We propose a model for Arabic verbal morphology based on a root-and-pattern approach, which satisfies both computational consistency and an elegant formalization. Our model defines an abstract representation of prosodic templates and a set of intertwined morphemes that operate at different phonological levels, as well as a separate module of rewrite rules to deal with morphophonological and orthographic alterations. Our verbal system model asserts that Arabic exhibits two conjugational classes. 

The computational system, named Jabalín, is focused on generation—the program generates a full annotated lexicon of verbal forms, which is subsequently used to develop a morphological analyzer and generator. The input of the system consists of a lexicon of 15,452 verb lemmas of both Classical Arabic and Modern Standard Arabic—taken from El-Dahdah (1991)—comprising a total of 3,706 roots.

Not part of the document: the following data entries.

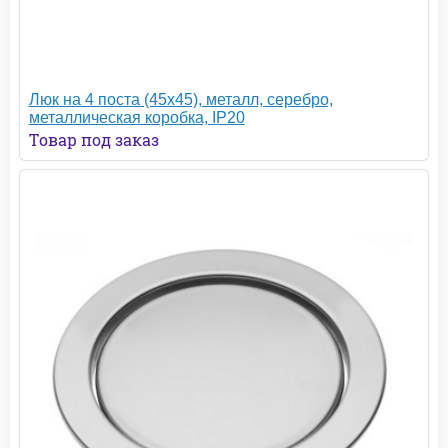
Люк на 4 поста (45х45), металл, серебро,
металлическая коробка, IP20
Товар под заказ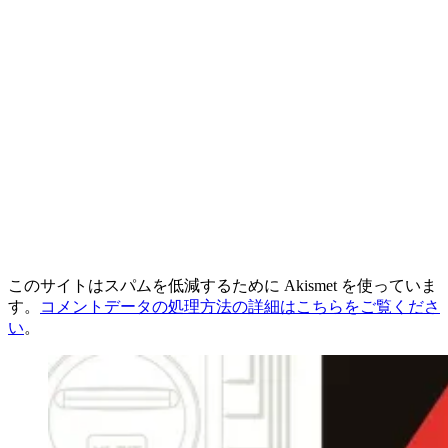
このサイトはスパムを低減するために Akismet を使っていま
す。
コメントデータの処理方法の詳細はこちらをご覧くださ
い
。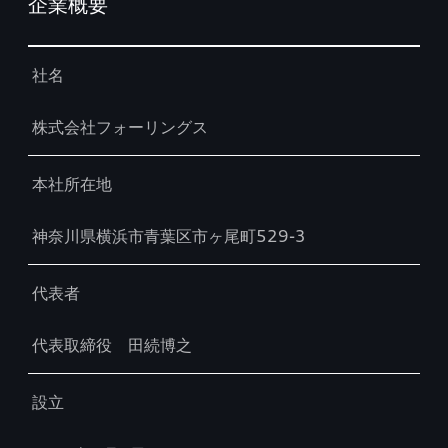
企業概要
Table
社名
株式会社フォーリングス
本社所在地
神奈川県横浜市青葉区市ヶ尾町529-3
代表者
代表取締役 田続博之
設立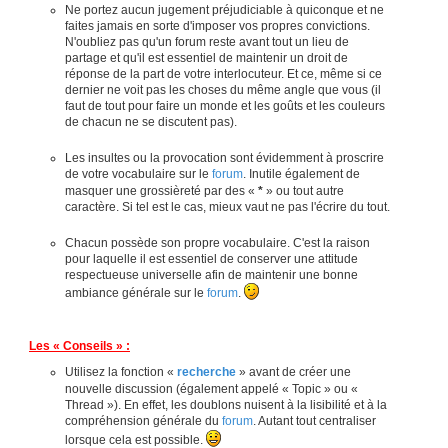
Ne portez aucun jugement préjudiciable à quiconque et ne
faites jamais en sorte d'imposer vos propres convictions.
N'oubliez pas qu'un forum reste avant tout un lieu de
partage et qu'il est essentiel de maintenir un droit de
réponse de la part de votre interlocuteur. Et ce, même si ce
dernier ne voit pas les choses du même angle que vous (il
faut de tout pour faire un monde et les goûts et les couleurs
de chacun ne se discutent pas).
Les insultes ou la provocation sont évidemment à proscrire
de votre vocabulaire sur le
forum
. Inutile également de
masquer une grossièreté par des «
*
» ou tout autre
caractère. Si tel est le cas, mieux vaut ne pas l'écrire du tout.
Chacun possède son propre vocabulaire. C'est la raison
pour laquelle il est essentiel de conserver une attitude
respectueuse universelle afin de maintenir une bonne
ambiance générale sur le
forum
.
Les « Conseils » :
Utilisez la fonction «
recherche
» avant de créer une
nouvelle discussion (également appelé « Topic » ou «
Thread »). En effet, les doublons nuisent à la lisibilité et à la
compréhension générale du
forum
. Autant tout centraliser
lorsque cela est possible.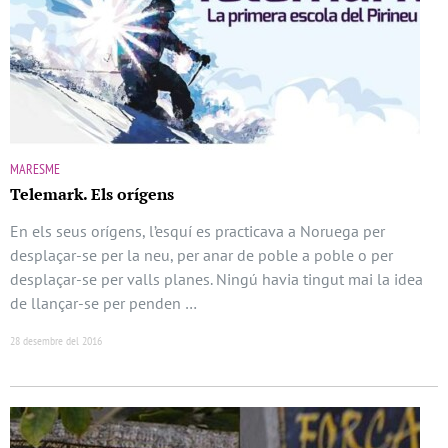
MARESME
Telemark. Els orígens
En els seus orígens, l’esquí es practicava a Noruega per
desplaçar-se per la neu, per anar de poble a poble o per
desplaçar-se per valls planes. Ningú havia tingut mai la idea
de llançar-se per penden …
28 desembre del 2016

The output of the system is a lexicon of 1,684,268 verbal inflected forms. 

We carried out an evaluation against a lexicon of inflected verbs provided by the analyzer ElixirFM (Smrž, 2007a; 2007b), which we considered a Golden Standard, achieving a precision of 99.52%. Additionally, we compared our lexicon with a list of the most frequent verb lemmas—including the most frequent verbs from each conjugation—taken from Buckwalter and Parkinson (2010). The list includes 825 verbs which are all included in our lexicon and passed an evaluation test with 99.27% of accuracy.

Jabalín is available under a GNU license, and can be accessed and tested through an online interface. The Jabalín interface provides different functionalities: analyze a form, generate the inflectional paradigm of a verb lemma, derive a root, show quantitative data, and explore the database, which includes data from the evaluation.